Recorded in glorious mono, Johnson originals like Roxette, She Does It Right and All Through The City sound like venomous overhauls of vintage Chicago blues (a cover of John Lee Hooker’s Boom Boom is included for good measure), filtered through the working-class street smarts of his Canvey Island homebase. Less than two years later, the Feelgoods’ live album Stupidity would replace Abba’s Greatest Hits at Number One in the UK charts.
Graham Parker & The Rumour - Howlin’ Wind (1976)
Once dubbed by the music press as the “Surrey Springsteen”, referencing the location of his petrol station job before turning pro, Parker’s songs on this debut are more accurately informed by his twin obsessions for Bob Dylan and Van Morrison.

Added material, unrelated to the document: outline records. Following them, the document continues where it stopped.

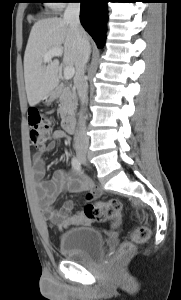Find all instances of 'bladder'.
Here are the masks:
<instances>
[{
  "label": "bladder",
  "instance_id": "1",
  "mask_svg": "<svg viewBox=\"0 0 181 300\" xmlns=\"http://www.w3.org/2000/svg\"><path fill=\"white\" fill-rule=\"evenodd\" d=\"M59 246L65 257L89 260L102 254L104 238L96 228L75 227L67 229L61 234Z\"/></svg>",
  "mask_w": 181,
  "mask_h": 300
}]
</instances>
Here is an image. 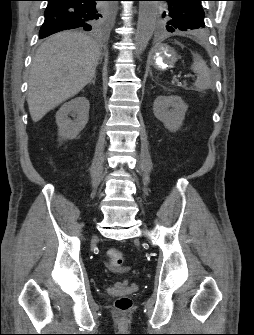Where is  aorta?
Wrapping results in <instances>:
<instances>
[{
	"instance_id": "1",
	"label": "aorta",
	"mask_w": 254,
	"mask_h": 335,
	"mask_svg": "<svg viewBox=\"0 0 254 335\" xmlns=\"http://www.w3.org/2000/svg\"><path fill=\"white\" fill-rule=\"evenodd\" d=\"M158 11L156 1H140L137 31L135 34V55L139 56L146 49L151 39Z\"/></svg>"
}]
</instances>
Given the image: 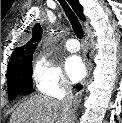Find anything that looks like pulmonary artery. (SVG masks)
Returning <instances> with one entry per match:
<instances>
[{"label":"pulmonary artery","mask_w":122,"mask_h":123,"mask_svg":"<svg viewBox=\"0 0 122 123\" xmlns=\"http://www.w3.org/2000/svg\"><path fill=\"white\" fill-rule=\"evenodd\" d=\"M66 48L70 52H78L80 49V44L77 39L70 38L66 42Z\"/></svg>","instance_id":"e3ab8cb5"}]
</instances>
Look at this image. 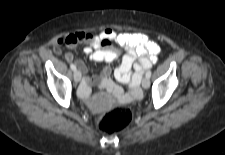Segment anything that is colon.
I'll use <instances>...</instances> for the list:
<instances>
[{"instance_id": "1", "label": "colon", "mask_w": 225, "mask_h": 155, "mask_svg": "<svg viewBox=\"0 0 225 155\" xmlns=\"http://www.w3.org/2000/svg\"><path fill=\"white\" fill-rule=\"evenodd\" d=\"M133 120V113L128 108H117L101 115L97 119L98 128L107 134H113L127 128Z\"/></svg>"}]
</instances>
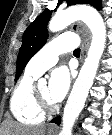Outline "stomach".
Listing matches in <instances>:
<instances>
[{
  "label": "stomach",
  "instance_id": "stomach-1",
  "mask_svg": "<svg viewBox=\"0 0 112 135\" xmlns=\"http://www.w3.org/2000/svg\"><path fill=\"white\" fill-rule=\"evenodd\" d=\"M48 135H52V133L51 132H48Z\"/></svg>",
  "mask_w": 112,
  "mask_h": 135
}]
</instances>
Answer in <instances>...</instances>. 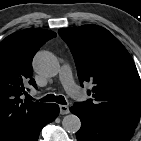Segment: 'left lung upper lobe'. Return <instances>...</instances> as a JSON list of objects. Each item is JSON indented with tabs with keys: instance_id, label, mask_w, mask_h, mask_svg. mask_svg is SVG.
<instances>
[{
	"instance_id": "obj_1",
	"label": "left lung upper lobe",
	"mask_w": 141,
	"mask_h": 141,
	"mask_svg": "<svg viewBox=\"0 0 141 141\" xmlns=\"http://www.w3.org/2000/svg\"><path fill=\"white\" fill-rule=\"evenodd\" d=\"M59 35L73 54L78 77L93 99L79 102L102 119L135 129L141 115V80L134 61L122 43L97 25L60 29Z\"/></svg>"
}]
</instances>
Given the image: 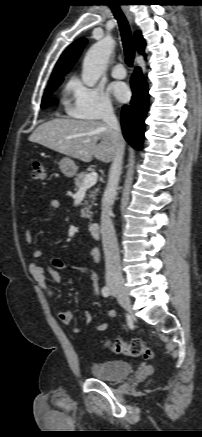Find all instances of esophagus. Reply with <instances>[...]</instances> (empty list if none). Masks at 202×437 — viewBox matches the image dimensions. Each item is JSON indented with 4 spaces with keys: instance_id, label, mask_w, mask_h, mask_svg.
I'll use <instances>...</instances> for the list:
<instances>
[{
    "instance_id": "1",
    "label": "esophagus",
    "mask_w": 202,
    "mask_h": 437,
    "mask_svg": "<svg viewBox=\"0 0 202 437\" xmlns=\"http://www.w3.org/2000/svg\"><path fill=\"white\" fill-rule=\"evenodd\" d=\"M124 11H125V13H126L128 19L130 20V22H132V16H131L130 12L128 11V9H127V8H124Z\"/></svg>"
}]
</instances>
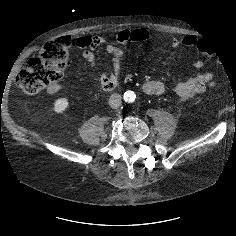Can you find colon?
I'll use <instances>...</instances> for the list:
<instances>
[{
  "instance_id": "colon-1",
  "label": "colon",
  "mask_w": 236,
  "mask_h": 236,
  "mask_svg": "<svg viewBox=\"0 0 236 236\" xmlns=\"http://www.w3.org/2000/svg\"><path fill=\"white\" fill-rule=\"evenodd\" d=\"M194 47L201 49L203 57H211L217 62L225 60L219 48L208 45ZM69 63V43L66 39H55L44 44L38 56L29 60L27 66L16 76V85L27 95L39 93L45 87L61 81L63 71Z\"/></svg>"
}]
</instances>
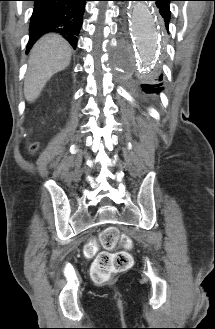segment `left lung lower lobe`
<instances>
[{"label":"left lung lower lobe","mask_w":215,"mask_h":329,"mask_svg":"<svg viewBox=\"0 0 215 329\" xmlns=\"http://www.w3.org/2000/svg\"><path fill=\"white\" fill-rule=\"evenodd\" d=\"M151 1H155L157 7L159 8V12L161 14V16L164 18V22H165V26L166 29L168 31V25H169V21H170V8H169V3L171 1H175V0H151ZM162 77H160L161 79ZM143 89L146 92H159L162 90V88H159L158 86H161V84L158 85H148V84H143Z\"/></svg>","instance_id":"1"}]
</instances>
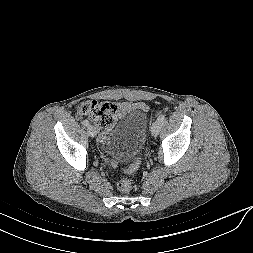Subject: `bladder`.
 <instances>
[{"instance_id":"bladder-1","label":"bladder","mask_w":253,"mask_h":253,"mask_svg":"<svg viewBox=\"0 0 253 253\" xmlns=\"http://www.w3.org/2000/svg\"><path fill=\"white\" fill-rule=\"evenodd\" d=\"M148 127V118L137 110L122 111L113 126L107 131L105 140L119 148V160L128 161L142 147Z\"/></svg>"}]
</instances>
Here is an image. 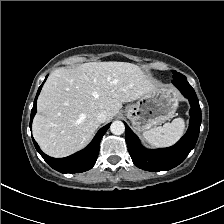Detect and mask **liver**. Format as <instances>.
<instances>
[{
  "label": "liver",
  "mask_w": 224,
  "mask_h": 224,
  "mask_svg": "<svg viewBox=\"0 0 224 224\" xmlns=\"http://www.w3.org/2000/svg\"><path fill=\"white\" fill-rule=\"evenodd\" d=\"M158 85L127 62H89L53 71L37 101L33 136L47 155L69 156L82 149L98 129L97 113L113 118L125 102L135 101Z\"/></svg>",
  "instance_id": "6515ba94"
}]
</instances>
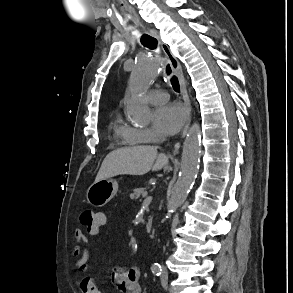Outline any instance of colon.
Here are the masks:
<instances>
[{
	"label": "colon",
	"mask_w": 293,
	"mask_h": 293,
	"mask_svg": "<svg viewBox=\"0 0 293 293\" xmlns=\"http://www.w3.org/2000/svg\"><path fill=\"white\" fill-rule=\"evenodd\" d=\"M98 213L90 210L85 209L82 211L80 215L81 224L86 228L88 232H95L100 229L101 227V220L97 215ZM99 288L93 286L91 288V293H98Z\"/></svg>",
	"instance_id": "5ec220e1"
}]
</instances>
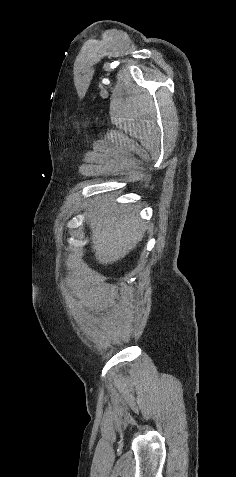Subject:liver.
I'll return each mask as SVG.
<instances>
[{"instance_id":"1","label":"liver","mask_w":236,"mask_h":477,"mask_svg":"<svg viewBox=\"0 0 236 477\" xmlns=\"http://www.w3.org/2000/svg\"><path fill=\"white\" fill-rule=\"evenodd\" d=\"M138 210V206L96 200L87 223L92 231V249L100 264L124 258L143 239L144 225L137 217Z\"/></svg>"}]
</instances>
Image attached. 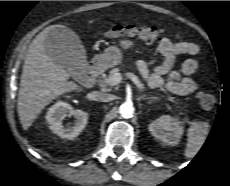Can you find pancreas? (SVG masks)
<instances>
[{"mask_svg": "<svg viewBox=\"0 0 230 186\" xmlns=\"http://www.w3.org/2000/svg\"><path fill=\"white\" fill-rule=\"evenodd\" d=\"M120 69L119 68H113L110 72L109 75L107 77H104L101 81H100V85L101 87L105 88L107 86H112L113 82H112V77L115 73H119ZM169 101L173 102V99L168 98Z\"/></svg>", "mask_w": 230, "mask_h": 186, "instance_id": "cf45deb5", "label": "pancreas"}]
</instances>
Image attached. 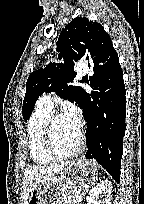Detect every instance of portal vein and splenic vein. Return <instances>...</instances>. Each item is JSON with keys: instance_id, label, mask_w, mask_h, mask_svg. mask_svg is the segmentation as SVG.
<instances>
[{"instance_id": "obj_1", "label": "portal vein and splenic vein", "mask_w": 144, "mask_h": 204, "mask_svg": "<svg viewBox=\"0 0 144 204\" xmlns=\"http://www.w3.org/2000/svg\"><path fill=\"white\" fill-rule=\"evenodd\" d=\"M74 194H75V196L78 197V198L81 197L79 191H75Z\"/></svg>"}]
</instances>
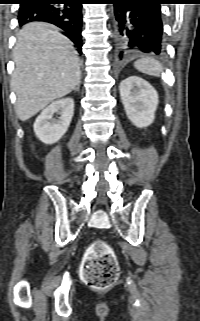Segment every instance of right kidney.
I'll return each instance as SVG.
<instances>
[{
    "mask_svg": "<svg viewBox=\"0 0 200 321\" xmlns=\"http://www.w3.org/2000/svg\"><path fill=\"white\" fill-rule=\"evenodd\" d=\"M74 113V101L67 97L52 102L36 118L33 125L36 136L45 144L59 141L68 130ZM54 114L60 115L54 119Z\"/></svg>",
    "mask_w": 200,
    "mask_h": 321,
    "instance_id": "ca27d5eb",
    "label": "right kidney"
}]
</instances>
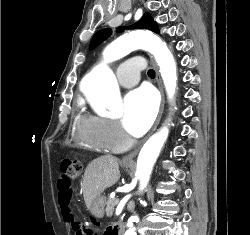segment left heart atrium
I'll return each instance as SVG.
<instances>
[{"instance_id":"39dd6f15","label":"left heart atrium","mask_w":250,"mask_h":235,"mask_svg":"<svg viewBox=\"0 0 250 235\" xmlns=\"http://www.w3.org/2000/svg\"><path fill=\"white\" fill-rule=\"evenodd\" d=\"M123 125L133 136H141L151 126L158 102L152 89L143 86L131 91L124 99Z\"/></svg>"}]
</instances>
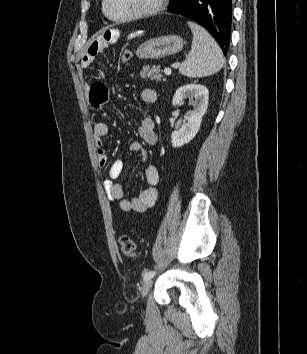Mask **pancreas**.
<instances>
[{
	"label": "pancreas",
	"mask_w": 307,
	"mask_h": 354,
	"mask_svg": "<svg viewBox=\"0 0 307 354\" xmlns=\"http://www.w3.org/2000/svg\"><path fill=\"white\" fill-rule=\"evenodd\" d=\"M161 72L162 70L160 65H152L151 67L144 66L140 72V76L143 79L159 82L162 80Z\"/></svg>",
	"instance_id": "pancreas-1"
}]
</instances>
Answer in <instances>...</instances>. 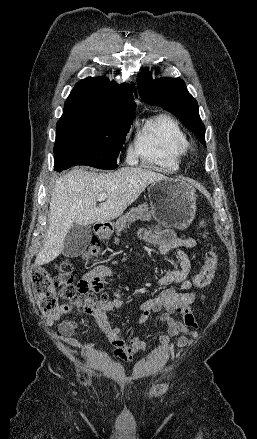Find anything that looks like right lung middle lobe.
<instances>
[{
    "label": "right lung middle lobe",
    "instance_id": "1",
    "mask_svg": "<svg viewBox=\"0 0 257 439\" xmlns=\"http://www.w3.org/2000/svg\"><path fill=\"white\" fill-rule=\"evenodd\" d=\"M133 120L134 113L123 117L62 116L56 126L54 169L62 171L75 165L117 168V158Z\"/></svg>",
    "mask_w": 257,
    "mask_h": 439
}]
</instances>
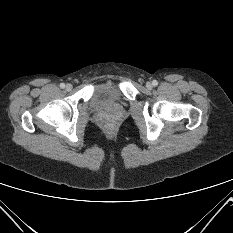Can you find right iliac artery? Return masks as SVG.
I'll return each instance as SVG.
<instances>
[{
	"label": "right iliac artery",
	"mask_w": 233,
	"mask_h": 233,
	"mask_svg": "<svg viewBox=\"0 0 233 233\" xmlns=\"http://www.w3.org/2000/svg\"><path fill=\"white\" fill-rule=\"evenodd\" d=\"M60 88H62V89L65 88V84H64V83H61V84H60Z\"/></svg>",
	"instance_id": "1"
}]
</instances>
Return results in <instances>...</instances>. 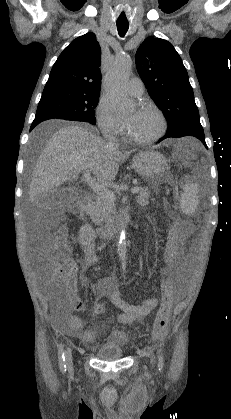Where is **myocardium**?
I'll return each instance as SVG.
<instances>
[{
  "mask_svg": "<svg viewBox=\"0 0 231 419\" xmlns=\"http://www.w3.org/2000/svg\"><path fill=\"white\" fill-rule=\"evenodd\" d=\"M140 109L150 110V111H153L154 113H156V115L158 116V118L160 120V129L152 137L139 138V137L134 136L130 132L129 127L127 126V137L129 138V140H131L132 142H134L136 144H140V145L152 144V143L156 142L157 140H159L164 135V133L166 132V129H167L166 118H165L163 112L157 106H155L154 104H150V103L141 104Z\"/></svg>",
  "mask_w": 231,
  "mask_h": 419,
  "instance_id": "myocardium-1",
  "label": "myocardium"
}]
</instances>
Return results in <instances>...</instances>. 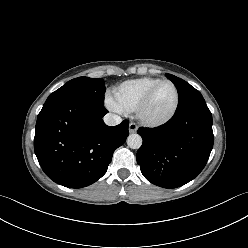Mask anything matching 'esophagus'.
Instances as JSON below:
<instances>
[{
    "instance_id": "1",
    "label": "esophagus",
    "mask_w": 248,
    "mask_h": 248,
    "mask_svg": "<svg viewBox=\"0 0 248 248\" xmlns=\"http://www.w3.org/2000/svg\"><path fill=\"white\" fill-rule=\"evenodd\" d=\"M137 125L135 124V123H133V122H131L130 124H129V132L130 133H135L136 131H137Z\"/></svg>"
}]
</instances>
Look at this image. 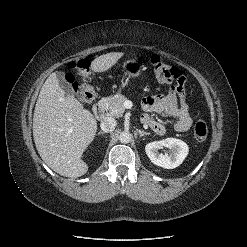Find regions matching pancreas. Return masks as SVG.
Instances as JSON below:
<instances>
[{"label": "pancreas", "instance_id": "pancreas-1", "mask_svg": "<svg viewBox=\"0 0 247 247\" xmlns=\"http://www.w3.org/2000/svg\"><path fill=\"white\" fill-rule=\"evenodd\" d=\"M127 98L122 94H116L111 97L101 99V104L110 116L116 118L122 117L125 111L124 102Z\"/></svg>", "mask_w": 247, "mask_h": 247}]
</instances>
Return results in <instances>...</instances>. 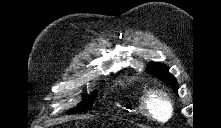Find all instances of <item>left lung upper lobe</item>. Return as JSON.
I'll return each mask as SVG.
<instances>
[{
	"label": "left lung upper lobe",
	"instance_id": "5c2ea615",
	"mask_svg": "<svg viewBox=\"0 0 221 128\" xmlns=\"http://www.w3.org/2000/svg\"><path fill=\"white\" fill-rule=\"evenodd\" d=\"M168 67L160 63H150L146 69V72L151 73L163 82L169 84L173 90L177 93L178 84L176 79L168 72Z\"/></svg>",
	"mask_w": 221,
	"mask_h": 128
}]
</instances>
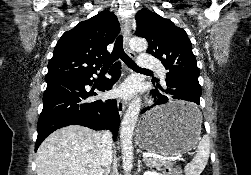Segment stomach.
<instances>
[{
	"label": "stomach",
	"mask_w": 251,
	"mask_h": 175,
	"mask_svg": "<svg viewBox=\"0 0 251 175\" xmlns=\"http://www.w3.org/2000/svg\"><path fill=\"white\" fill-rule=\"evenodd\" d=\"M192 100H168L142 115L136 129L138 145L150 154L181 155L200 139V114Z\"/></svg>",
	"instance_id": "1"
}]
</instances>
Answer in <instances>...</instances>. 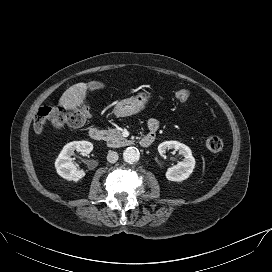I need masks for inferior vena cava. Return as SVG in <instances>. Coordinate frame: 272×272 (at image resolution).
Segmentation results:
<instances>
[{"mask_svg":"<svg viewBox=\"0 0 272 272\" xmlns=\"http://www.w3.org/2000/svg\"><path fill=\"white\" fill-rule=\"evenodd\" d=\"M118 153L115 151H109L107 154V161L110 163H115L118 160Z\"/></svg>","mask_w":272,"mask_h":272,"instance_id":"602c4592","label":"inferior vena cava"}]
</instances>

The former is evident in the lyrical imagery of the title track and what would become his signature number, Don’t Ask Me Questions, while the latter’s fingerprints are liberally daubed on the ramshackle soul of Silly Thing, White Honey and Lady Doctor.
Elsewhere, Between You And Me is closer to the mellow, contemplative Laurel Canyon vibes of, say, Jackson Browne, while Parker’s growing reputation as the scene’s “angry young man” largely stems from his tirade against a failing education system on Back To Schooldays. Knocking it all into shape is what amounts to a pub rock supergroup, featuring a refugee from Ducks Deluxe, two from Brinsley Schwarz, and a third member of the Brinsleys (the aforementioned Nick Lowe) in the producer’s chair.